Le morceau suivant dans le cahier était un air italien. Kitty joua le prélude et se tourna vers la chanteuse :

« Passons celui-là », dit Varinka en rougissant.

Kitty, tout émue, fixa sur elle des yeux questionneurs.

« Alors, un autre ! se hâta-t-elle de dire en tournant les pages, comprenant que cet air devait rappeler à son amie quelque souvenir pénible.

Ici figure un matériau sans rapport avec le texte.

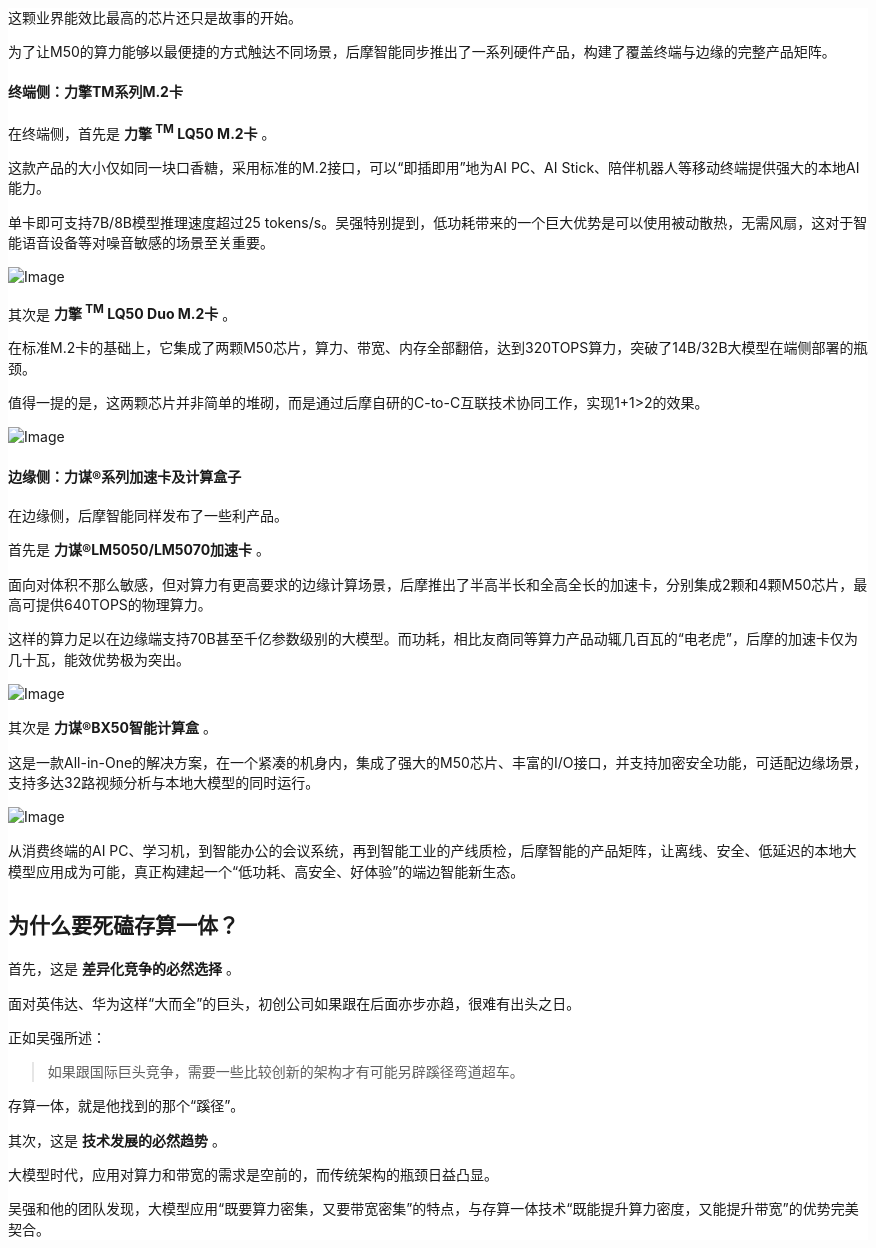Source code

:这颗业界能效比最高的芯片还只是故事的开始。

为了让M50的算力能够以最便捷的方式触达不同场景，后摩智能同步推出了一系列硬件产品，构建了覆盖终端与边缘的完整产品矩阵。

#### 终端侧：力擎TM系列M.2卡

在终端侧，首先是 **力擎 <sup><span>TM</span></sup> LQ50 M.2卡** 。

这款产品的大小仅如同一块口香糖，采用标准的M.2接口，可以“即插即用”地为AI PC、AI Stick、陪伴机器人等移动终端提供强大的本地AI能力。

单卡即可支持7B/8B模型推理速度超过25 tokens/s。吴强特别提到，低功耗带来的一个巨大优势是可以使用被动散热，无需风扇，这对于智能语音设备等对噪音敏感的场景至关重要。

![Image](https://mp.weixin.qq.com/s/www.w3.org/2000/svg'%20xmlns:xlink='http://www.w3.org/1999/xlink'%3E%3Ctitle%3E%3C/title%3E%3Cg%20stroke='none'%20stroke-width='1'%20fill='none'%20fill-rule='evenodd'%20fill-opacity='0'%3E%3Cg%20transform='translate(-249.000000,%20-126.000000)'%20fill='%23FFFFFF'%3E%3Crect%20x='249'%20y='126'%20width='1'%20height='1'%3E%3C/rect%3E%3C/g%3E%3C/g%3E%3C/svg%3E)

其次是 **力擎 <sup><span>TM</span></sup> LQ50 Duo M.2卡** 。

在标准M.2卡的基础上，它集成了两颗M50芯片，算力、带宽、内存全部翻倍，达到320TOPS算力，突破了14B/32B大模型在端侧部署的瓶颈。

值得一提的是，这两颗芯片并非简单的堆砌，而是通过后摩自研的C-to-C互联技术协同工作，实现1+1>2的效果。

![Image](https://mp.weixin.qq.com/s/www.w3.org/2000/svg'%20xmlns:xlink='http://www.w3.org/1999/xlink'%3E%3Ctitle%3E%3C/title%3E%3Cg%20stroke='none'%20stroke-width='1'%20fill='none'%20fill-rule='evenodd'%20fill-opacity='0'%3E%3Cg%20transform='translate(-249.000000,%20-126.000000)'%20fill='%23FFFFFF'%3E%3Crect%20x='249'%20y='126'%20width='1'%20height='1'%3E%3C/rect%3E%3C/g%3E%3C/g%3E%3C/svg%3E)

#### 边缘侧：力谋®系列加速卡及计算盒子

在边缘侧，后摩智能同样发布了一些利产品。

首先是 **力谋®LM5050/LM5070加速卡** 。

面向对体积不那么敏感，但对算力有更高要求的边缘计算场景，后摩推出了半高半长和全高全长的加速卡，分别集成2颗和4颗M50芯片，最高可提供640TOPS的物理算力。

这样的算力足以在边缘端支持70B甚至千亿参数级别的大模型。而功耗，相比友商同等算力产品动辄几百瓦的“电老虎”，后摩的加速卡仅为几十瓦，能效优势极为突出。

![Image](https://mp.weixin.qq.com/s/www.w3.org/2000/svg'%20xmlns:xlink='http://www.w3.org/1999/xlink'%3E%3Ctitle%3E%3C/title%3E%3Cg%20stroke='none'%20stroke-width='1'%20fill='none'%20fill-rule='evenodd'%20fill-opacity='0'%3E%3Cg%20transform='translate(-249.000000,%20-126.000000)'%20fill='%23FFFFFF'%3E%3Crect%20x='249'%20y='126'%20width='1'%20height='1'%3E%3C/rect%3E%3C/g%3E%3C/g%3E%3C/svg%3E)

其次是 **力谋®BX50智能计算盒** 。

这是一款All-in-One的解决方案，在一个紧凑的机身内，集成了强大的M50芯片、丰富的I/O接口，并支持加密安全功能，可适配边缘场景，支持多达32路视频分析与本地大模型的同时运行。

![Image](https://mp.weixin.qq.com/s/www.w3.org/2000/svg'%20xmlns:xlink='http://www.w3.org/1999/xlink'%3E%3Ctitle%3E%3C/title%3E%3Cg%20stroke='none'%20stroke-width='1'%20fill='none'%20fill-rule='evenodd'%20fill-opacity='0'%3E%3Cg%20transform='translate(-249.000000,%20-126.000000)'%20fill='%23FFFFFF'%3E%3Crect%20x='249'%20y='126'%20width='1'%20height='1'%3E%3C/rect%3E%3C/g%3E%3C/g%3E%3C/svg%3E)

从消费终端的AI PC、学习机，到智能办公的会议系统，再到智能工业的产线质检，后摩智能的产品矩阵，让离线、安全、低延迟的本地大模型应用成为可能，真正构建起一个“低功耗、高安全、好体验”的端边智能新生态。

## 为什么要死磕存算一体？

首先，这是 **差异化竞争的必然选择** 。

面对英伟达、华为这样“大而全”的巨头，初创公司如果跟在后面亦步亦趋，很难有出头之日。

正如吴强所述：

> 如果跟国际巨头竞争，需要一些比较创新的架构才有可能另辟蹊径弯道超车。

存算一体，就是他找到的那个“蹊径”。

其次，这是 **技术发展的必然趋势** 。

大模型时代，应用对算力和带宽的需求是空前的，而传统架构的瓶颈日益凸显。

吴强和他的团队发现，大模型应用“既要算力密集，又要带宽密集”的特点，与存算一体技术“既能提升算力密度，又能提升带宽”的优势完美契合。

— Non, répondit Varinka en mettant tout en souriant la main sur le cahier. Chantons-le. » Et elle chanta aussi tranquillement et aussi froidement qu’auparavant.

Quand elle eut fini, chacun la remercia encore, et on sortit du salon pour prendre le thé. Kitty et Varinka descendirent au petit jardin attenant à la maison.

« Vous rattachez un souvenir à ce morceau, n’est-ce pas ? dit Kitty. Ne répondez pas ; dites seulement : c’est vrai.

— Pourquoi ne vous le dirais-je pas tout simplement ? Oui, c’est un souvenir, dit tranquillement Varinka, et il a été douloureux. J’ai aimé quelqu’un à qui je chantais cet air. »

Kitty, les yeux grands ouverts, regardait humblement Varinka sans parler.